Lorna, as David explained in that email, it does cause significant breakage of existing content.
Anne,
Virtually every Flash-based media player today also supports TTML (or at least, DFXP, a profile of TTML) so it’s not like this is some “from out of space” format we are talking about. TTML has been accepted and adopted by many large-scale content producers, has been incorporated into many authoring systems and is a real and viable Standard today. It likely will remain so for some time to come.
If WebVTT can meet the needs of these existing content producers as an output format however, I think we will see that TTML will recede somewhat into the background, remaining an exchange format (it was designed to be both), and that those same large-scale content producers (who will have existing legacy TTML content) will convert to the more-web-friendly WebVTT format moving forward, as TTML, being XML based, will lend itself to that nicely.

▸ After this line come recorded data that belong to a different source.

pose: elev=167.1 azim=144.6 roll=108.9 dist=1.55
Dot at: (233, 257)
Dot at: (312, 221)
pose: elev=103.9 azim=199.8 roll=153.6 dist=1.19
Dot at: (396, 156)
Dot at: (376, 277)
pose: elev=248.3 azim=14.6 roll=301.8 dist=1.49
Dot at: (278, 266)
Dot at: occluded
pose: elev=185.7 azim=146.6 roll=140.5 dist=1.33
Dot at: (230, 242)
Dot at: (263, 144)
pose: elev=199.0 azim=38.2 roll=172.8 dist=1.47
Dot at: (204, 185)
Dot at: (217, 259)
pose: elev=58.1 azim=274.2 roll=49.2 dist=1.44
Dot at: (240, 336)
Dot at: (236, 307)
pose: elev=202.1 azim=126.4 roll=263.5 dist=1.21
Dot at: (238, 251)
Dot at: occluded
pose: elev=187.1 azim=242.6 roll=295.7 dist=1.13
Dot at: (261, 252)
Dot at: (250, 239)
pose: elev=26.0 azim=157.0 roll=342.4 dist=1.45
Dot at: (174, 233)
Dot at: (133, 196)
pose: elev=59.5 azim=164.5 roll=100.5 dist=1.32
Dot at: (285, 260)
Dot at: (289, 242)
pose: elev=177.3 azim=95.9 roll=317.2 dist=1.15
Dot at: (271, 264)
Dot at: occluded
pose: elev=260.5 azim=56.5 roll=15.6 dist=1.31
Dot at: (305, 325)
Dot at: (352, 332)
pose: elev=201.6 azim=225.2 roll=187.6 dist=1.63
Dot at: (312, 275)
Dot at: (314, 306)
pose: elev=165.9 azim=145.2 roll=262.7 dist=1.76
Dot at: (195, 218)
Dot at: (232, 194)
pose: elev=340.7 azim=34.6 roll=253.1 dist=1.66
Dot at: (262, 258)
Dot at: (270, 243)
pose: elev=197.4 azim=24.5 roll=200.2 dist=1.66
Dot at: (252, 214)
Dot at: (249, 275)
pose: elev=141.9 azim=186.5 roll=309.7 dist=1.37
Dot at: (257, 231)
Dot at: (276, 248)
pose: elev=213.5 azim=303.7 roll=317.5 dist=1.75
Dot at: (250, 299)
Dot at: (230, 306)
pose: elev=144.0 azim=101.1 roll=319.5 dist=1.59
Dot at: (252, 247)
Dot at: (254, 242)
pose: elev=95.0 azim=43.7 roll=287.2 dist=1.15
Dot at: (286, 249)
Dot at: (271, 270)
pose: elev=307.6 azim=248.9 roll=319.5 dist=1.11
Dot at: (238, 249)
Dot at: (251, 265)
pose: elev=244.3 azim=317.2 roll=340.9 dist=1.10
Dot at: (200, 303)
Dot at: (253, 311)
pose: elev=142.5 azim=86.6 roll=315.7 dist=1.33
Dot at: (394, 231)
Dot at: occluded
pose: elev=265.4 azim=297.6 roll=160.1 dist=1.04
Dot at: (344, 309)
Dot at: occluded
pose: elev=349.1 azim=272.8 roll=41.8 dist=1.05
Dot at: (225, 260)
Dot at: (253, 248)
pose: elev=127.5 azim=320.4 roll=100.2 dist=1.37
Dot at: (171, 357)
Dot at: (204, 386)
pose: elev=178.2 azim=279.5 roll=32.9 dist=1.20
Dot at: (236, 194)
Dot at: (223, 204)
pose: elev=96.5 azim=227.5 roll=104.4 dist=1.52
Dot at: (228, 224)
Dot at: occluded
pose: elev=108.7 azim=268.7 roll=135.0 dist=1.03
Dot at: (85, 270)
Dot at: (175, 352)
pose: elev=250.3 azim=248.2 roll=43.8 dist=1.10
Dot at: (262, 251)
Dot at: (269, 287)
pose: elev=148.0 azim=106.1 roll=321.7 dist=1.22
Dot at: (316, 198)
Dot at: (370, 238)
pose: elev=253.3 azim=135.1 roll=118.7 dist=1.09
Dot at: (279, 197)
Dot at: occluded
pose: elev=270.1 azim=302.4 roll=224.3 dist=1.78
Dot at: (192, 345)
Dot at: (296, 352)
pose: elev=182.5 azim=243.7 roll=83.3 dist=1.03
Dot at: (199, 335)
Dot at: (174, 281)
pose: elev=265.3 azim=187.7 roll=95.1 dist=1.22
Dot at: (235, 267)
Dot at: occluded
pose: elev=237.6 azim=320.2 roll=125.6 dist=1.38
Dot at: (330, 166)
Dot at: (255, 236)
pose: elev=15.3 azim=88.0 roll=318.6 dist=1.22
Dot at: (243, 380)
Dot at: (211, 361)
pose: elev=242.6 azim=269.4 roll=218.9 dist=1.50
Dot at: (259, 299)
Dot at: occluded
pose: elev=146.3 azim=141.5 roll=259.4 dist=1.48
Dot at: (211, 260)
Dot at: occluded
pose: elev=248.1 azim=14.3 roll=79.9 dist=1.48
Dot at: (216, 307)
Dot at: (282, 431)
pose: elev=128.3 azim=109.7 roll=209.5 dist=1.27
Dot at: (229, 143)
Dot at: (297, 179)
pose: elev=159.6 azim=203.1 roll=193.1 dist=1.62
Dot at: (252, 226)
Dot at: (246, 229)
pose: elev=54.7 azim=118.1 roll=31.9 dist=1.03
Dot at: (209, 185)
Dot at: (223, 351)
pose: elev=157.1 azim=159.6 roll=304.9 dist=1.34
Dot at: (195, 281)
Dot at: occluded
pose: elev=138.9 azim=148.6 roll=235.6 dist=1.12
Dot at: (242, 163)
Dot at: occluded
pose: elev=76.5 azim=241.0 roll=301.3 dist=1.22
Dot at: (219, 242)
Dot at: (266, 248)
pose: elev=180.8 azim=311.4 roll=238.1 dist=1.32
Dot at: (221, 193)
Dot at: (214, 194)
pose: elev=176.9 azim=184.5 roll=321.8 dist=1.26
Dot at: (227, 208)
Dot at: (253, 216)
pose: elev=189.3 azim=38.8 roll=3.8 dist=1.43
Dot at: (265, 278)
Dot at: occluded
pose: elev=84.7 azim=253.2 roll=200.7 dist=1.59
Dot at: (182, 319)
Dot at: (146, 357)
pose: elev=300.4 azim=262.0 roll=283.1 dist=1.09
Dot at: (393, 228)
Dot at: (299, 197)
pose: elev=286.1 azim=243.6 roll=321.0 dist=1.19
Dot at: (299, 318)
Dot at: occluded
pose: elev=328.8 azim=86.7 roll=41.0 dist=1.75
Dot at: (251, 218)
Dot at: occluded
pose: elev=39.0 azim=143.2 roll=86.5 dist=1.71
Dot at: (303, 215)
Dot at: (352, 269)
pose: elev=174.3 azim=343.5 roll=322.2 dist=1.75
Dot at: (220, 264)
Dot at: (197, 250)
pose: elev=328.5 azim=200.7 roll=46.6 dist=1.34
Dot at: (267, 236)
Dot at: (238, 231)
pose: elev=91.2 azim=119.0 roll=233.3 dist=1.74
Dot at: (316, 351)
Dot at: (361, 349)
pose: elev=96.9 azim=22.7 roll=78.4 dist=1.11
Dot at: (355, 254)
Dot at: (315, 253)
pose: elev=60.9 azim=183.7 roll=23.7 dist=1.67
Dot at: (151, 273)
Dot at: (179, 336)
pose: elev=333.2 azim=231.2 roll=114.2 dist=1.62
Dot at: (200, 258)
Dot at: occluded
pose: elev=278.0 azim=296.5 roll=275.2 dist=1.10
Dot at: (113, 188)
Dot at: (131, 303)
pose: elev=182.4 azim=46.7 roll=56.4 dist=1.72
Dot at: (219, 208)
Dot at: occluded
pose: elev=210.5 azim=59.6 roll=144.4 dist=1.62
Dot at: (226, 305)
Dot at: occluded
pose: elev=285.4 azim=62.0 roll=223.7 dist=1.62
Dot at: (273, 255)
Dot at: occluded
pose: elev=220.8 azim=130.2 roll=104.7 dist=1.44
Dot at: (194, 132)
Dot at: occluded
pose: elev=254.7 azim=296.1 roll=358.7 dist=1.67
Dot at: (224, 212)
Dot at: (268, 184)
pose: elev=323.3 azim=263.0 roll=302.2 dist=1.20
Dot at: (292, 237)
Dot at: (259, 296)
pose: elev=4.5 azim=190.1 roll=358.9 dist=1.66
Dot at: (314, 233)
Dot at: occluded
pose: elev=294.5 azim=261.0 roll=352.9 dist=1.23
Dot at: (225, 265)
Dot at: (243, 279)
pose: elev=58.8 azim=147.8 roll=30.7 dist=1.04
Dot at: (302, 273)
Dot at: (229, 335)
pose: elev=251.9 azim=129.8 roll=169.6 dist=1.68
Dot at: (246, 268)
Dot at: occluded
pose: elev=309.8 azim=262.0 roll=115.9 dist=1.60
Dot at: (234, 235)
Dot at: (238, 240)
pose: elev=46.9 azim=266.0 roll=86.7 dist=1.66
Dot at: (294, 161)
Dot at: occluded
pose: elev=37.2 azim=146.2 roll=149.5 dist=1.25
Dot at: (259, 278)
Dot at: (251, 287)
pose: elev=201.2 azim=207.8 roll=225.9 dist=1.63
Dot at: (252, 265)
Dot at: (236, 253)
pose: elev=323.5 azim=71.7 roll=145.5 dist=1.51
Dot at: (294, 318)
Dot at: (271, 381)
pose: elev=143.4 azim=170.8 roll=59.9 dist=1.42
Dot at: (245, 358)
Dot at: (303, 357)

My only point is that WebVTT is *not* the only web-format for time-stamping out there today – other options exist that have their benefits as well: truth in advertising.
I am not saying there are no other formats, I am saying there is only one viable format for the platform.
Anne,
LOL, with all due respect, that’s like saying there is only one viable codec for video on the platform – how’s that working out for y’all?
With Internet Explorer *still* holding the largest share of the global “platform”, (http://gs.statcounter.com/) and IE 10 (preview) natively supporting TTML, TTML *IS* a viable format today – DFXP (a profile of TTML) can also be used for “fallback” to flash-based players for legacy users, something that WebVTT cannot do today (http://www.longtailvideo.com/support/jw-player/22/making-video-accessible | http://www.cpcweb.com/solutions/web.htm).
“Please leave your sense of logic at the door” does not mean to suspend belief or ignore facts. Pretending TTML is not a viable time-stamp option for content creators is to ignore reality on the ground today.
What remains to be seen is if any _other_ browser supports TTML, as if just 1 more does, it will continue to tip the scales in favor of supporting both formats on “the platform” – something that IE is doing (now/soon).
As previously noted (in my earlier response) *IF* the WebVTT group at the W3C can also wrangle WebVTT to deliver everything that TTML can deliver today (so far, it can’t, but it’s close) *THEN* WebVTT will likely emerge as the de-facto standard for a caption time-stamp format, which I’ve also already stated. But we are also not there yet, something that mainstream readers of this blog should be aware of. Hiding inconvenient truths does nobody any service.
I’m afraid I fail to see your point. Internet Explorer also supported VML at one point, and tried XDomainRequest out for a while until they also implemented CORS for XMLHttpRequest. That TTML is out there is an unfortunate truth, but I’m not trying to hide it. I’m just stating what I think we will end up with.